I came back from our summer holiday this year feeling as though I was losing my senses. Literally. Not just children-pecking-your-head, villa-tumbling-down-around-yourears kind of losing it; one of my five senses has all but gone. I can hardly smell.

The medical term for this is hyposmia, in my case most probably caused by a lackadaisical approach to treating a bad case of sinusitis a few weeks ago. A quick search on Wikipedia shows that hyposmia is a lesser version of anosmia, which is a total loss, or absence, of the sense of smell. And it appears I am in good, if eclectic, company: Michael Hutchence, Stevie Wonder, Harry Redknapp and William Wordsworth all have or had anosmia.

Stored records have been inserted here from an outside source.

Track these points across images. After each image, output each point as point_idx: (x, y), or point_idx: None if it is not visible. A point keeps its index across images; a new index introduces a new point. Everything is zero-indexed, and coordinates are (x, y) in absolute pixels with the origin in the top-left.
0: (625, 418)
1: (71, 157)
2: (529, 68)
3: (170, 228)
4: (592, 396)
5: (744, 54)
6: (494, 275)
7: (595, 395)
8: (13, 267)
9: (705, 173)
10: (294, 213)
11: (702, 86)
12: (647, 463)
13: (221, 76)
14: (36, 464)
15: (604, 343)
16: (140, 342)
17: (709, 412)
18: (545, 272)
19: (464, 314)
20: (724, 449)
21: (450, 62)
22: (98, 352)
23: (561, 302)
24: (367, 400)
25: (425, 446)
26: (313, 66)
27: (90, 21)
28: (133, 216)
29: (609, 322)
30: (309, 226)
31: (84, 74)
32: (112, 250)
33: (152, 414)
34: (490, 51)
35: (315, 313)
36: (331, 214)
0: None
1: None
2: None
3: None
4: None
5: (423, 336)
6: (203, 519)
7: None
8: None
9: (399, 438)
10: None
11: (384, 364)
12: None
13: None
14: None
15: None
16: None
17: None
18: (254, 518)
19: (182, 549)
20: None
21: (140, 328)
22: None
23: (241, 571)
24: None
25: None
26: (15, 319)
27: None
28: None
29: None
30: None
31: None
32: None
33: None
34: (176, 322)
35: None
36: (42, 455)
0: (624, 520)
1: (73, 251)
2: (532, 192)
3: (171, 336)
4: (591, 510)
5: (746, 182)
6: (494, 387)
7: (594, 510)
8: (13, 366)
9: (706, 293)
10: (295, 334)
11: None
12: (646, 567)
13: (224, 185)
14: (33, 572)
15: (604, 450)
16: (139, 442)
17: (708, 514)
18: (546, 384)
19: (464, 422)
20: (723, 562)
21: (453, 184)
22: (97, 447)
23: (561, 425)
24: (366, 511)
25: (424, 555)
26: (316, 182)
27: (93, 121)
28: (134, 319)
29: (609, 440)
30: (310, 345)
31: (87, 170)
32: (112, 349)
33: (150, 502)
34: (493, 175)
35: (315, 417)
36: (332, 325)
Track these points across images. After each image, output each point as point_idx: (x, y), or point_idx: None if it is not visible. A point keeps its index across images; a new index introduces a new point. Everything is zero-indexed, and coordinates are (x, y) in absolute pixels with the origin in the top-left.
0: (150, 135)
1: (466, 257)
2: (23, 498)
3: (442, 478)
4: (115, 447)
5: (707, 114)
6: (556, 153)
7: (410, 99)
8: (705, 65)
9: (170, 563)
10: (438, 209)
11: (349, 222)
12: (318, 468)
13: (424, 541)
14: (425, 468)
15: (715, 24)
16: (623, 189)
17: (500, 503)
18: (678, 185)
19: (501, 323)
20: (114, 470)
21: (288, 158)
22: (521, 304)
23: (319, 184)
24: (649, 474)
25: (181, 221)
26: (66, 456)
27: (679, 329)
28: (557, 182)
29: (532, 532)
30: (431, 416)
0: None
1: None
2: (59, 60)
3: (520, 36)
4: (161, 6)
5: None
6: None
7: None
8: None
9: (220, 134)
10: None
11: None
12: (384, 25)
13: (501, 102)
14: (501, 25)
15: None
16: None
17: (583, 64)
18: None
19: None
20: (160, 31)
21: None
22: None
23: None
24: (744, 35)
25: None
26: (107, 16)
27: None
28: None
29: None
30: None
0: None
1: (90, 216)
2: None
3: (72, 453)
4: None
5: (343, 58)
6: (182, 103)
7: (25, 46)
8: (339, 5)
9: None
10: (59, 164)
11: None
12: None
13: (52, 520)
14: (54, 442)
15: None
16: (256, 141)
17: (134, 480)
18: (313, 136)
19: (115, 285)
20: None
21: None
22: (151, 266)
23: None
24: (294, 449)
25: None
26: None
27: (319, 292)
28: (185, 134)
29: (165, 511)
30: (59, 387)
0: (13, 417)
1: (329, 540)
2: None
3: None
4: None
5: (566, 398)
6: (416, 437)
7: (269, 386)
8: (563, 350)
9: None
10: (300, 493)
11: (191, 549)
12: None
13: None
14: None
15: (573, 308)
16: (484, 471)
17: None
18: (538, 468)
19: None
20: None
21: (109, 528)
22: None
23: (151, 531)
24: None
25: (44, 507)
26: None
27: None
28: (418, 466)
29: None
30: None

Reece Davies, another sufferer in New Zealand, is the lead singer in a heavy metal band catchily called Anosmia. They have yet to release an album. When they do, let’s hope it’s not a real stinker.

On the other hand there are hidden dangers to this affliction. I hadn’t realised until now how important our sense of smell is as a first line of self-defence. Take the the morning I started to make porridge for my children only to have them wince at the slightly rancid milk I was using. Or not being able to tell that the Smiley Faces are about done by the burning smell emanating from the grill.

My previous St Bernard-like ability to smell the smallest gas leak – gone.

For some poor souls, estimated at up to five million people in the US alone, this affliction is permanent and their inability to sniff out potential dangers has led some to consider training a “service dog” to alert sufferers to lifethreatening odours.

Self-help sheets advise anosmics to fit smoke alarms, have gas appliances regularly serviced, keep an eye on ‘“use by” dates on food and pay extra attention to personal hygiene.

Now, I don’t want to paint a completely gloomy picture of this. There are some advantages to not being able to smell. On a recent trip to Khalifa City, the children recoiled as they got out of the car and caught the stench of manure blowing from someone’s garden. I couldn’t smell a thing.

As I ushered the children into their friend’s house, their eyes watering, I started to think of all the jobs within which the olfactorally-challenged might thrive: rubbish collecting, muck-spreading, butcher, fishmonger – the list goes on.

My doctor says that in all likelihood my hyposmia is temporary and I should be firing on all olfactory receptors before long. In the meantime, spare a thought for the parosmic among us to whom perfectly anodyne things smell foul. Or the phantosmic, who smell things that are not there.

My sense of smell does kick in occasionally. That initial squirt of perfume, or coffee brewing. But it goes to show that often, you don’t realise how important something is until it’s gone. So wake up, smell the coffee and look after your nose.